Work instruction 1
Answer these questions about the glossary of hospital length-of-stay measures:
(a) Which body uses the bed-day gap as a measure?
(b) Beyond which percentile are inlier days counted in the bed-day gap?
(c) What serves as the benchmark for the expected number of bed-days in the relative stay index?
Work instruction 2
Pick up the glossary of hospital length-of-stay measures after its last sentence and continue it.
──────── Selected excerpt
Additional information

An erratum to this aticle can be found at http://dx.doi.org/10.1007/s10198-004-0239-0 finden.

Glossary

Glossary

Bed-day gap is a measure used by the HRT. It is a measure of the inlier days beyond the 75th percentile plus the outlier days beyond the outlier trim point. It therefore measures the potential efficiencies that could be obtained if all stays were reduced to the 75th percentile LOS.

Relative stay index is the casemix adjusted LOS. Casemix adjustment is achieved by comparing each hospital’s number of bed-days with an expected number of bed-days using the Health Round Table in the prior year as the benchmark.
────────────────
──────── Source data
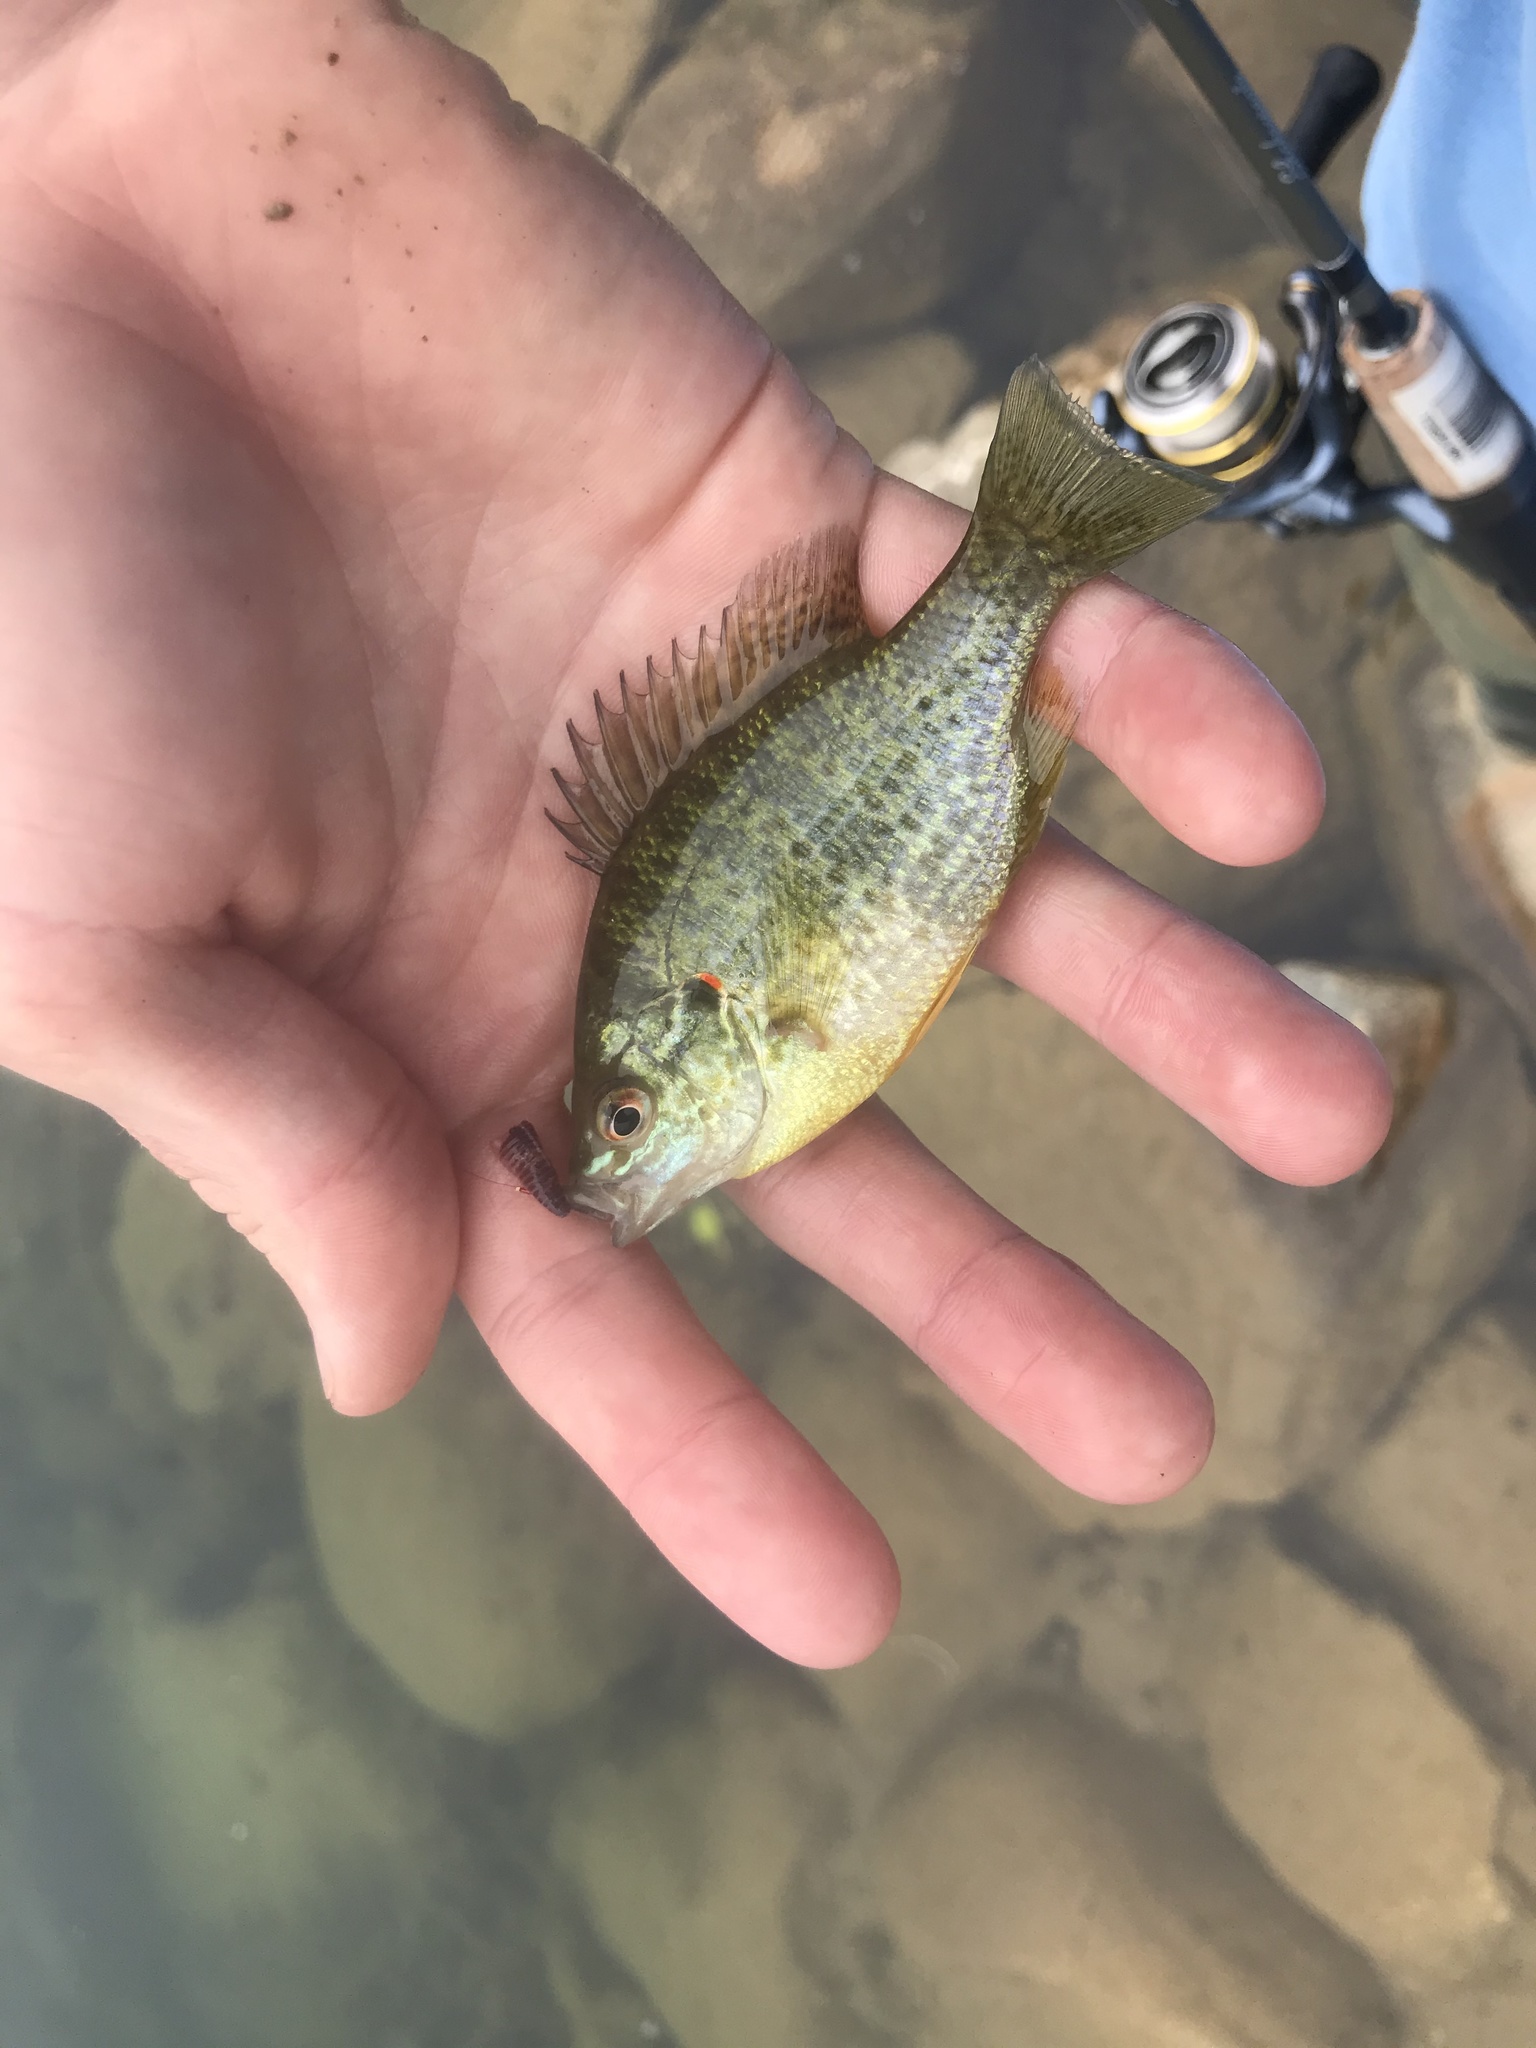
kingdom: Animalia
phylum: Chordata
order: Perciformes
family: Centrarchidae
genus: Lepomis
────────────────
──────── Source data
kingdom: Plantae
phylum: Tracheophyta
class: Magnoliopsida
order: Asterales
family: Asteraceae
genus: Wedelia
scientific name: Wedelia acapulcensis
────────────────
Response area 1
(a) The HRT.
(b) The 75th percentile.
(c) The Health Round Table in the prior year.

Response area 2
White heteroskedasticity test examines whether the error variance is affected by any of the regressors, their squares or their cross-products. It tests whether any heteroskedasticity that is present causes the variance-covariance matrix of the ordinary least squares estimator to differ from its usual formula [25]. The output from the test is an F statistic and a statistic that has an asymptotic χ2 distribution with a number of degrees of freedom equal to the number of regressors and squared regressors in the test regression. Each statistic provides a test of the hypotheses that the coefficients of the variables in the augmented regression are all zero. This is a general test for model misspecification since the null hypothesis underlying the test assumes that the errors are both homoskedastic and independent of the regression, and that the linear specification of the model is correct. Failure on any of these conditions could lead to a significant test statistic. Conversely, a non-significant test statistic is very reassuring since it implies that none of the three conditions is violated [28].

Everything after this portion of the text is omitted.